▶ Try it
Look below for the lines from the one with "V8プロファイラー出力を生成します。" to the one with "プロセス警告をstderrに", and copy exactly those lines, both ends included.

▶ Entries shown
*** Begin section ***

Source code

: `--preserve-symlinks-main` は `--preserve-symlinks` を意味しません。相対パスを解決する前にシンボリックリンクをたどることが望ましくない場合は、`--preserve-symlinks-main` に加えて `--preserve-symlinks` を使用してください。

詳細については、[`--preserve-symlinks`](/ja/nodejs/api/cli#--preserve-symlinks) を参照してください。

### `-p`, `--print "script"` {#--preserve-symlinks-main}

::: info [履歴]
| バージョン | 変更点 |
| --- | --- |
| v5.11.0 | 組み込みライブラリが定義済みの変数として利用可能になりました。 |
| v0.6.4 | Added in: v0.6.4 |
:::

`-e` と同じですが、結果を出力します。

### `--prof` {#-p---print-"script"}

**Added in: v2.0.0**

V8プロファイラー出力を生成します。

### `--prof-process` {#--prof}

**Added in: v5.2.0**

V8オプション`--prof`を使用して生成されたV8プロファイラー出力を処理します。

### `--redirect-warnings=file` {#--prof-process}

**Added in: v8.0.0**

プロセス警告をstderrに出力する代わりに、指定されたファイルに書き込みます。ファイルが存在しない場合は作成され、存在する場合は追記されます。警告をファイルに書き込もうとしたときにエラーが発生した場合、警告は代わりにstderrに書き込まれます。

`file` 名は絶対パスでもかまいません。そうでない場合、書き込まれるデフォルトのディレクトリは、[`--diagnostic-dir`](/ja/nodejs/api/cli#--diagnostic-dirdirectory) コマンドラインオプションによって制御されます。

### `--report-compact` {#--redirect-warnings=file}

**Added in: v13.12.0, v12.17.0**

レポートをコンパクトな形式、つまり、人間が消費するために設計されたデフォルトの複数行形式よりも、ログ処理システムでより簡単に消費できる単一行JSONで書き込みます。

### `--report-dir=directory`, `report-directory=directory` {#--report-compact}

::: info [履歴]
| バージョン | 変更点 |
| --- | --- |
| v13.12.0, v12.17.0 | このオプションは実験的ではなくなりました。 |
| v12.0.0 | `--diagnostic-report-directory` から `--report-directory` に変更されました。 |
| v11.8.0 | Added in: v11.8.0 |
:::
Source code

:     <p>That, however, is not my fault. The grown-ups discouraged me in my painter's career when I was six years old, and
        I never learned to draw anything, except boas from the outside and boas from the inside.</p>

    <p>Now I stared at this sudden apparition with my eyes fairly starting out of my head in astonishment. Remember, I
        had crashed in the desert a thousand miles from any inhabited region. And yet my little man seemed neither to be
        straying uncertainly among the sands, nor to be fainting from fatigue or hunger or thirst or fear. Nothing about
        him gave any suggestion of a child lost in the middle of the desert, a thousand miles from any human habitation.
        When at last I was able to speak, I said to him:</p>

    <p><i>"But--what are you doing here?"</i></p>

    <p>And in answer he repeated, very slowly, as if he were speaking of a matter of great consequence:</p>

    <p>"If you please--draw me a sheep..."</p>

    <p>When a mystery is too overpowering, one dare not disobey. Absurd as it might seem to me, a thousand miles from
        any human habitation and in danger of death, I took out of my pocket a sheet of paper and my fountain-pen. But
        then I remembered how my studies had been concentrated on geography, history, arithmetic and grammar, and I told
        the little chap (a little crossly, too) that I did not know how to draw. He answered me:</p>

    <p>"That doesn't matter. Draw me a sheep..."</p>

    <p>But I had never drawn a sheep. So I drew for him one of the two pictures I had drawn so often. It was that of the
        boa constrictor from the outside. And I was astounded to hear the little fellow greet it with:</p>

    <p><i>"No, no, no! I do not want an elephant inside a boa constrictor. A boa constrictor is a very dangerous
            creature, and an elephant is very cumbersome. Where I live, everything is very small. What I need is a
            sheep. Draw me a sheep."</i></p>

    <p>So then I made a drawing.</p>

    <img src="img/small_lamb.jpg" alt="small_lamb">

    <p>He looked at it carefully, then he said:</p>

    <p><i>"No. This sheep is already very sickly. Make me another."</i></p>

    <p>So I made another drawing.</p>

*** End section ***

▶ Completed task
V8プロファイラー出力を生成します。

### `--prof-process` {#--prof}

**Added in: v5.2.0**

V8オプション`--prof`を使用して生成されたV8プロファイラー出力を処理します。

### `--redirect-warnings=file` {#--prof-process}

**Added in: v8.0.0**

プロセス警告をstderrに出力する代わりに、指定されたファイルに書き込みます。ファイルが存在しない場合は作成され、存在する場合は追記されます。警告をファイルに書き込もうとしたときにエラーが発生した場合、警告は代わりにstderrに書き込まれます。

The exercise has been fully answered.